## BEGIN EXTRACTED TEXT

1 1/4 cups dried fregola (toasted if you can find it – I get mine at the local posh greengrocer)
1/4 cup olive oil
1 tbsp apple cider vinegar
2 tbsp orange juice (about half an orange)

5-6 baby beetroot
4 carrots, peeled, cut into 4-5 cylinders
Olive oil (to drizzle)
1 red onion, cut into thick wedges
1 baby fennel, cut into thick wedges
1/2 punnet small tomatoes (any type will do)
1 red capsicum, cut into large squares
salt & pepper
Juice & zest 1/2 lemon
Parsley

Cook the fregola according to packet directions. Drain, pop into a salad bowl and toss through the combined oil, vinegar & orange juice. Set aside.

Preheat the oven to 200C. Wrap the beets in foil. Pop them in the oven for about 45-50 minutes until you can easily pierce them with a skewer. Set aside to cool slightly.

## END EXTRACTED TEXT

■ **AIM**: Do these three statements agree with the fregola recipe? Answer yes or no for each, and quote the words from the recipe that decide it. 1. The beets are wrapped in foil before they go into the oven. 2. The oven is preheated to 180C. 3. The cooked fregola is tossed with oil, vinegar and lemon juice.

## BEGIN DATA SEGMENT

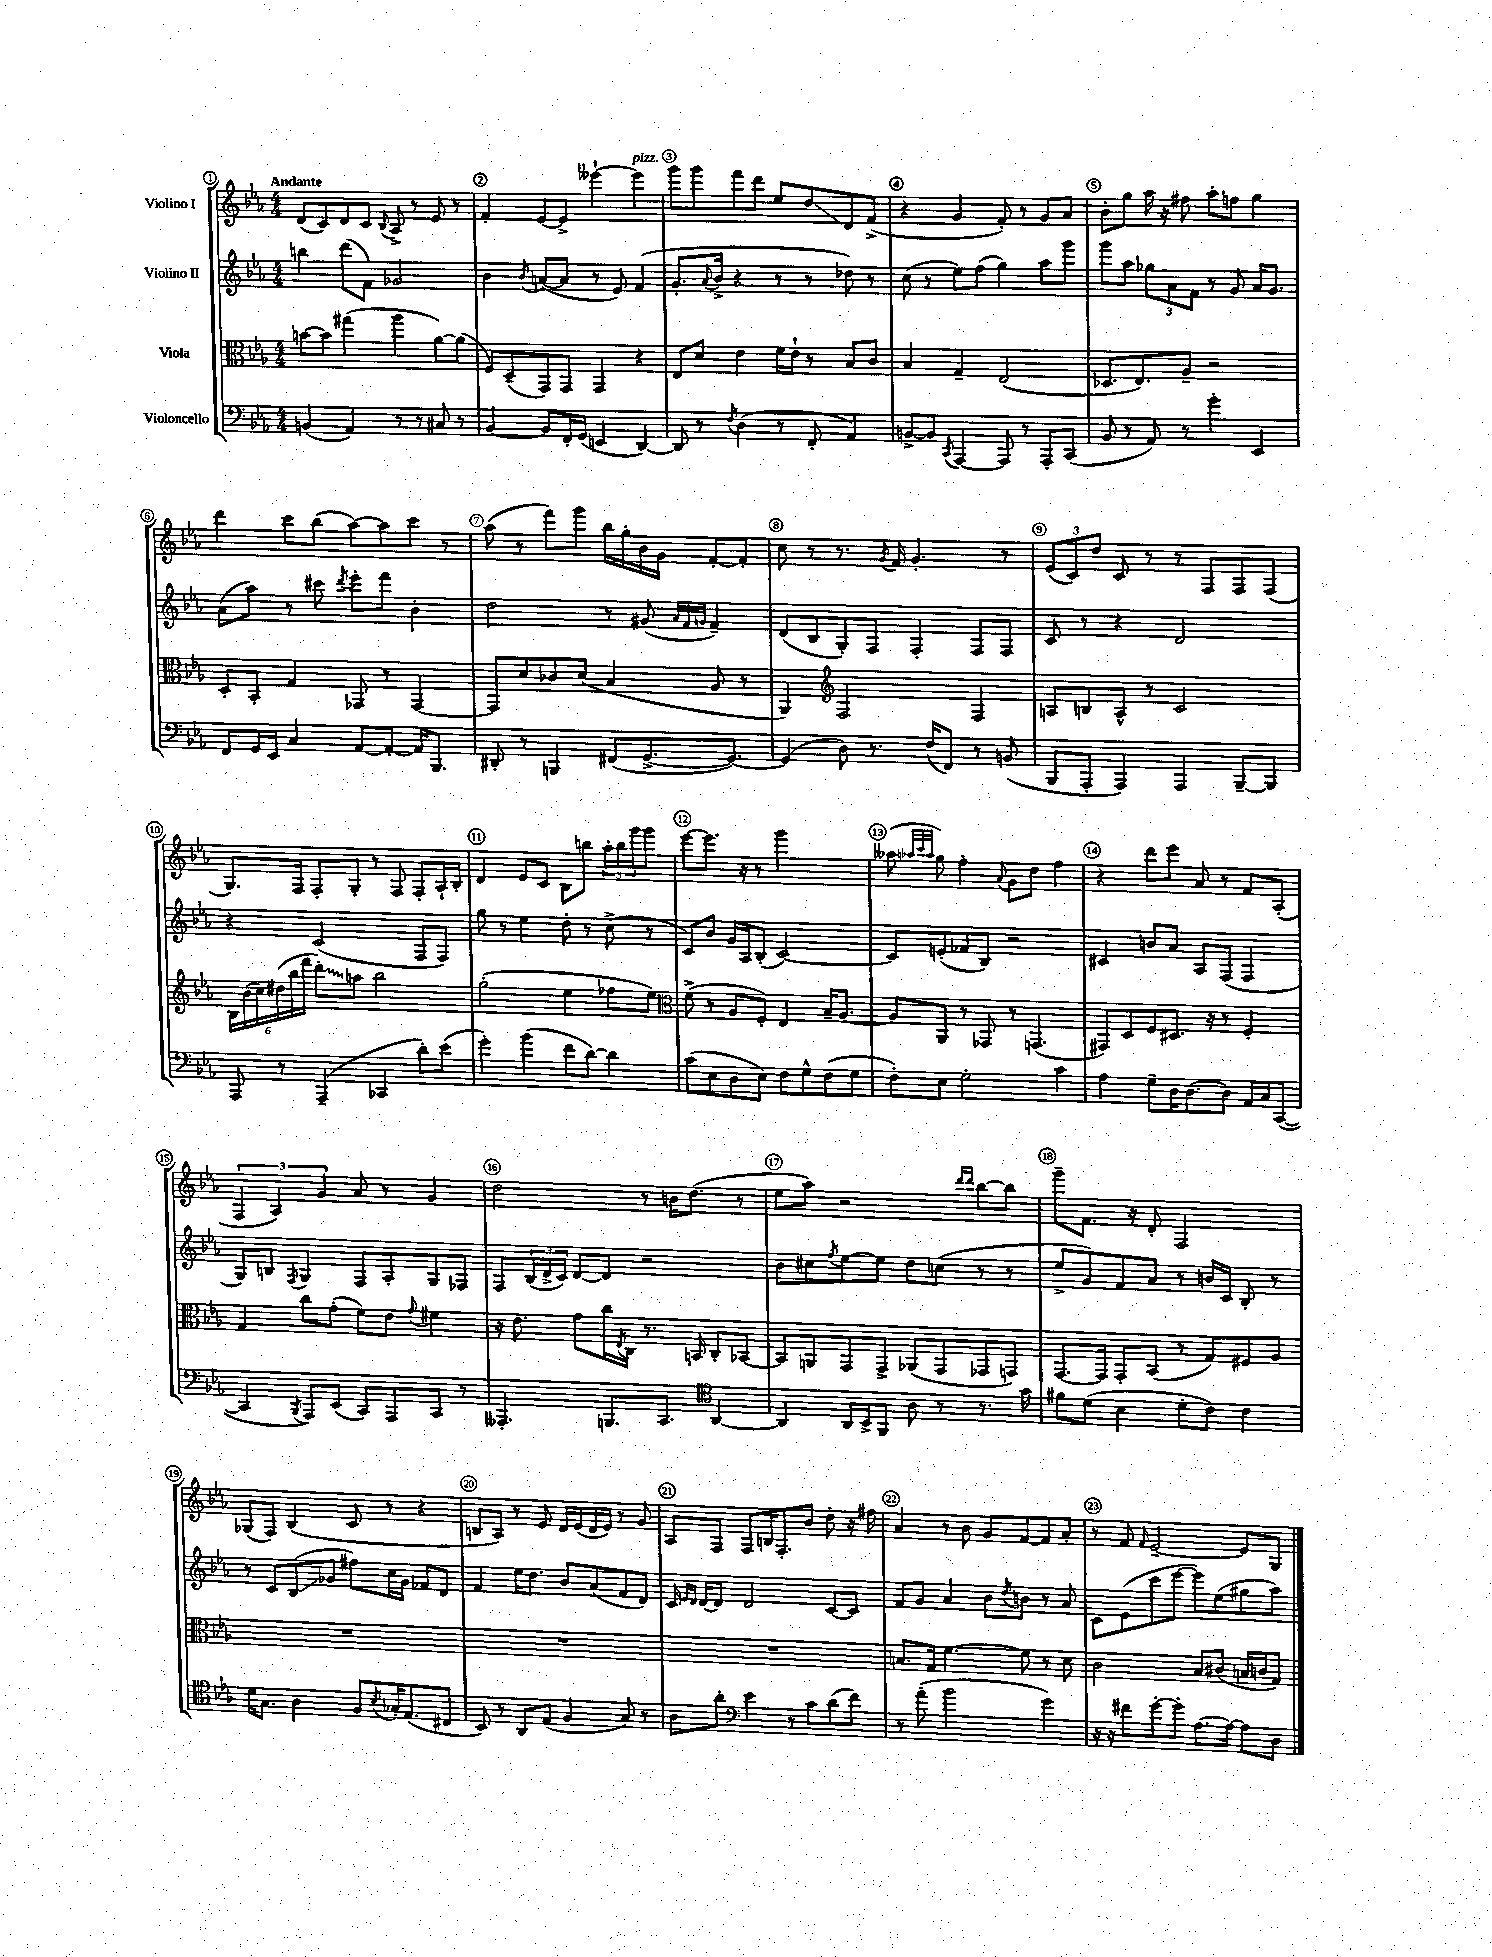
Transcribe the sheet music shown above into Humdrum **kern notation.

## END DATA SEGMENT

■ **EXPECTED ANSWER**:
1. Yes: "Wrap the beets in foil."
2. No: "Preheat the oven to 200C."
3. No: "toss through the combined oil, vinegar & orange juice"